**** Records for the task

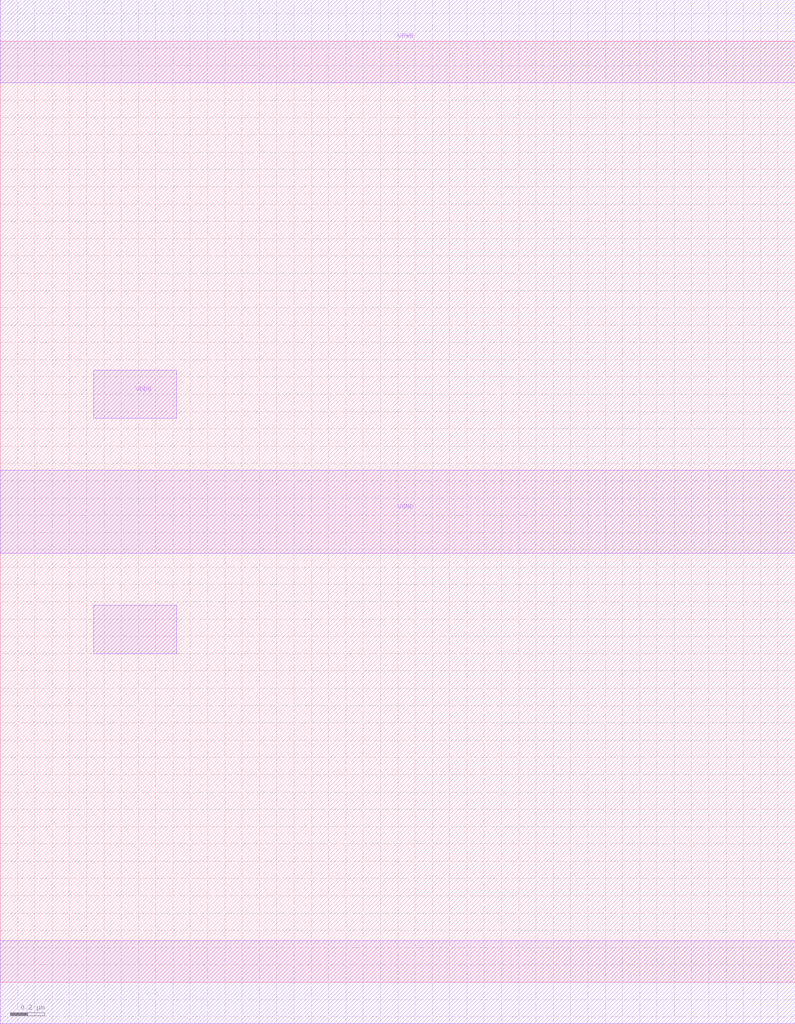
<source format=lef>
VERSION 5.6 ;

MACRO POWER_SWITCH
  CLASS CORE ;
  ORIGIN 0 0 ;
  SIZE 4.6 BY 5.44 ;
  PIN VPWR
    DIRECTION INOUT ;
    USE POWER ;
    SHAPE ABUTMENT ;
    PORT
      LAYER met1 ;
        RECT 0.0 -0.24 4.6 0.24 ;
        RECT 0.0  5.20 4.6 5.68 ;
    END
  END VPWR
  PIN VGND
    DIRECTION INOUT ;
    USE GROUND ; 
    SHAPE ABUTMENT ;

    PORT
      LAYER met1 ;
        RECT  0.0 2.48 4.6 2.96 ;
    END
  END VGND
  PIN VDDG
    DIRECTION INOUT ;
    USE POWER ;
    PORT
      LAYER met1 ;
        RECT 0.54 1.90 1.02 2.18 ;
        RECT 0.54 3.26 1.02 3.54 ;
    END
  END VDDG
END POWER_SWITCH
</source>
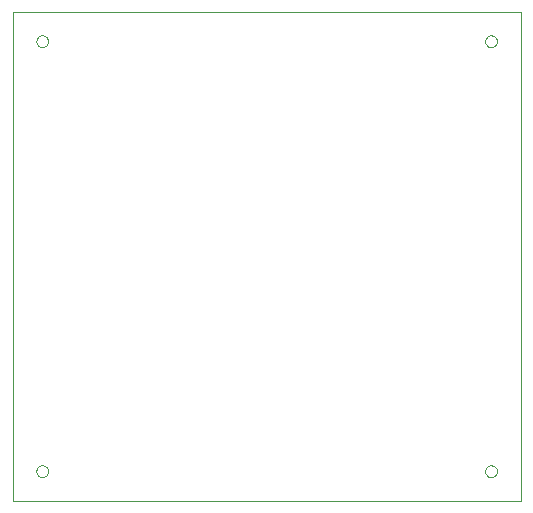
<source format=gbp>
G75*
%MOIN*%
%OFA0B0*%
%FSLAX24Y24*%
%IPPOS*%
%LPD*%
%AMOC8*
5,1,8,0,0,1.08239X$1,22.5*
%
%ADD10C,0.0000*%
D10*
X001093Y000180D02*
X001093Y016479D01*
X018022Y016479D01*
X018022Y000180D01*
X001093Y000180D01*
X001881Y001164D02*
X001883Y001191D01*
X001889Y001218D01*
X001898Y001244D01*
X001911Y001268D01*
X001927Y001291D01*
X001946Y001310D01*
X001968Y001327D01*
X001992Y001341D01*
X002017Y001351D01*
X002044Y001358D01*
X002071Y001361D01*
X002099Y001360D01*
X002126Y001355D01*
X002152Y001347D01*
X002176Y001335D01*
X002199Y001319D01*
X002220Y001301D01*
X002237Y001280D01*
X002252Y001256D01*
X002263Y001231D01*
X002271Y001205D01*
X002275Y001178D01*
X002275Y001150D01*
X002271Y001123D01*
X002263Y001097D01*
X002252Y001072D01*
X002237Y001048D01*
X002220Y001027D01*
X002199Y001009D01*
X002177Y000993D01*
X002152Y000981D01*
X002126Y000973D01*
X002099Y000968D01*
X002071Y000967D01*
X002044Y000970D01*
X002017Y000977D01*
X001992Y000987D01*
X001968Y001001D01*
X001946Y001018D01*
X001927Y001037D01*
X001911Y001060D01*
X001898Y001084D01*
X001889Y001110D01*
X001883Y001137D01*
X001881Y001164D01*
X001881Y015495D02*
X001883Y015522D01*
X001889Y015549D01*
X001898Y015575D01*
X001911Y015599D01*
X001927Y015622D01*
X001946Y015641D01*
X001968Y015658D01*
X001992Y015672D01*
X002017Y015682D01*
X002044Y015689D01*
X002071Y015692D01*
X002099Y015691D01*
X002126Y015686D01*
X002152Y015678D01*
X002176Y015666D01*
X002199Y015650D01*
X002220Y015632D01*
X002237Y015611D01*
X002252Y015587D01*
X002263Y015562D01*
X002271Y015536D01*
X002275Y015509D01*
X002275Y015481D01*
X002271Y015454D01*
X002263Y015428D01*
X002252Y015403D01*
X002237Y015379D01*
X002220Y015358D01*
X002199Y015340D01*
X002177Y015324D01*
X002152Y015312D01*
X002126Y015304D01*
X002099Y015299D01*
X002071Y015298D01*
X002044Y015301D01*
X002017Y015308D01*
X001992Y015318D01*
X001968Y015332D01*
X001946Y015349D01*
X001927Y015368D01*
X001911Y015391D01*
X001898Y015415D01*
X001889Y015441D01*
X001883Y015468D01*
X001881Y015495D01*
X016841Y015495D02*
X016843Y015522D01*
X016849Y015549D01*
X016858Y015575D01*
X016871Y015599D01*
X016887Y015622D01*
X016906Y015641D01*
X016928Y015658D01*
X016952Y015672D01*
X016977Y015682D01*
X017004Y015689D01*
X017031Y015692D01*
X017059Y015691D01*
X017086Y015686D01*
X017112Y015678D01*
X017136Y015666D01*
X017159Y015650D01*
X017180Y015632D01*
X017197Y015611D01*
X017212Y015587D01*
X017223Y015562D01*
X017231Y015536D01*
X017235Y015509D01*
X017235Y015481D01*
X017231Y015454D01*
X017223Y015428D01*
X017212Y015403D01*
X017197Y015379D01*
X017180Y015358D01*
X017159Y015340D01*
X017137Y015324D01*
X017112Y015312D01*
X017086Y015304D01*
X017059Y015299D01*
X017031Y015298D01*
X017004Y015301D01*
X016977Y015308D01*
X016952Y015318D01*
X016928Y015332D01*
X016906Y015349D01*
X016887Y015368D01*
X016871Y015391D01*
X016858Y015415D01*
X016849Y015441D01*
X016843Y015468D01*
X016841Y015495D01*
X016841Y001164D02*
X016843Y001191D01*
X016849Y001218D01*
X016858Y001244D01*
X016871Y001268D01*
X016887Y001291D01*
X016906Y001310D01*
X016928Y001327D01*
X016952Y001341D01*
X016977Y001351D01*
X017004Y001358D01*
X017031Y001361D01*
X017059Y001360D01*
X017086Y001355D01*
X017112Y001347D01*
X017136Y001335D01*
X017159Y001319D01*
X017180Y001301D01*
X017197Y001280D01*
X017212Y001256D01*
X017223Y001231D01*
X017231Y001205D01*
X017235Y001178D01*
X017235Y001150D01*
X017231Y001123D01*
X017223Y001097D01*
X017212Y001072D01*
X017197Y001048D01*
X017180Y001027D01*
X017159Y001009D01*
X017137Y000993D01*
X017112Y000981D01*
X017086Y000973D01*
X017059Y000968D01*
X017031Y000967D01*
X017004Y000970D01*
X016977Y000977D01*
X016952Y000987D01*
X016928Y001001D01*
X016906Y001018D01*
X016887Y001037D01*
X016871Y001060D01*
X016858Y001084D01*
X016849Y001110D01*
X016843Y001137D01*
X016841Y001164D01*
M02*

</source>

********

§ Assignment
Go line by line through the records and copy those that contain the word "format".

§ Answer
<source format=lef>
<source format=gbp>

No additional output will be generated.